• _INSTRUCCIÓN DADA A_: Reproduce palabra por palabra el fragmento del texto sobre el fuego que empieza con las palabras que contienen "La admiración por el fuego ha estado presente siempre" y termina con "templo de Vesta.".

• _TEXTO DE LA PÁGINA_:

++++

La admiración por el fuego ha estado presente siempre en todas las culturas y religiones
Este verano estamos viendo cómo se va quemando nuestro suelo. Las causas suelen ser naturales, pero no escasean los descuidos humanos y los que son provocados. No sé qué placer encuentran los pirómanos jugando con el fuego, las llamas son bonitas, pero peligrosas. La admiración por el fuego ha estado presente en todas las culturas y religiones. Desde que el hombre lo dominó, procuró conservarlo por encima de todo. Había templos en los que se conservaba y se le daba culto. En Roma, un colegio de vestales se encargaba de conservar el fuego sagrado en el templo de Vesta.

++++

• _LISTADO DE REGISTROS_:

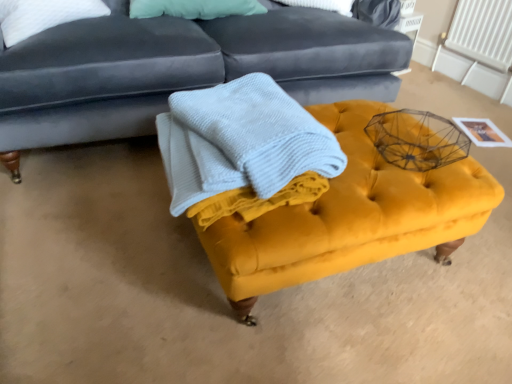
Question: From a real-world perspective, is velvet yellow ottoman at center physically above white plastic radiator at upper right?

Choices:
 (A) yes
 (B) no

Answer: (B)

Question: Can white plastic radiator at upper right be found inside velvet yellow ottoman at center?

Choices:
 (A) yes
 (B) no

Answer: (B)

Question: Considering the relative positions of velvet yellow ottoman at center and white plastic radiator at upper right in the image provided, is velvet yellow ottoman at center to the right of white plastic radiator at upper right from the viewer's perspective?

Choices:
 (A) yes
 (B) no

Answer: (B)

Question: Is velvet yellow ottoman at center further to camera compared to white plastic radiator at upper right?

Choices:
 (A) no
 (B) yes

Answer: (A)

Question: Is velvet yellow ottoman at center not within white plastic radiator at upper right?

Choices:
 (A) no
 (B) yes

Answer: (B)

Question: Is velvet yellow ottoman at center at the left side of white plastic radiator at upper right?

Choices:
 (A) yes
 (B) no

Answer: (A)

Question: From the image's perspective, is velvet dark blue studio couch at upper center located beneath white plastic radiator at upper right?

Choices:
 (A) no
 (B) yes

Answer: (B)

Question: Can you confirm if velvet dark blue studio couch at upper center is bigger than white plastic radiator at upper right?

Choices:
 (A) no
 (B) yes

Answer: (B)

Question: Does velvet dark blue studio couch at upper center lie in front of white plastic radiator at upper right?

Choices:
 (A) no
 (B) yes

Answer: (B)

Question: From a real-world perspective, is velvet dark blue studio couch at upper center physically above white plastic radiator at upper right?

Choices:
 (A) no
 (B) yes

Answer: (B)

Question: From a real-world perspective, is velvet dark blue studio couch at upper center positioned under white plastic radiator at upper right based on gravity?

Choices:
 (A) no
 (B) yes

Answer: (A)

Question: Can you confirm if velvet dark blue studio couch at upper center is positioned to the right of white plastic radiator at upper right?

Choices:
 (A) no
 (B) yes

Answer: (A)

Question: Is light blue textured blanket at center thinner than velvet yellow ottoman at center?

Choices:
 (A) yes
 (B) no

Answer: (A)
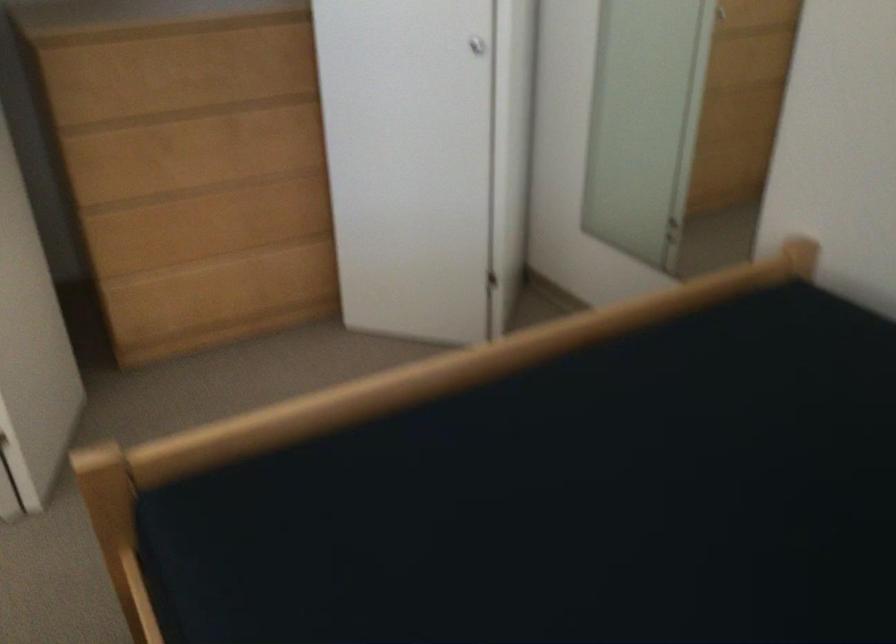
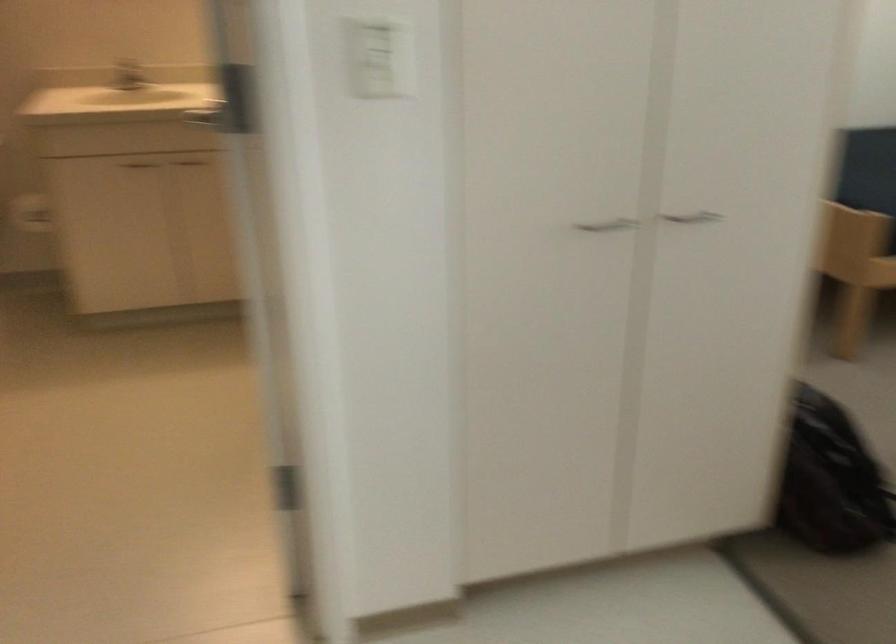
Where in the second image is the point corresponding to point (106, 520) from the first image?

(855, 269)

++++

• _INSTRUCCIÓN DADA B_: Devuelve todas las líneas de los registros en las que aparezca la palabra "above".

• _RESPUESTA A LA TAREA A_:
La admiración por el fuego ha estado presente siempre en todas las culturas y religiones
Este verano estamos viendo cómo se va quemando nuestro suelo. Las causas suelen ser naturales, pero no escasean los descuidos humanos y los que son provocados. No sé qué placer encuentran los pirómanos jugando con el fuego, las llamas son bonitas, pero peligrosas. La admiración por el fuego ha estado presente en todas las culturas y religiones. Desde que el hombre lo dominó, procuró conservarlo por encima de todo. Había templos en los que se conservaba y se le daba culto. En Roma, un colegio de vestales se encargaba de conservar el fuego sagrado en el templo de Vesta.

• _RESPUESTA A LA TAREA B_:
Question: From a real-world perspective, is velvet yellow ottoman at center physically above white plastic radiator at upper right?
Question: From a real-world perspective, is velvet dark blue studio couch at upper center physically above white plastic radiator at upper right?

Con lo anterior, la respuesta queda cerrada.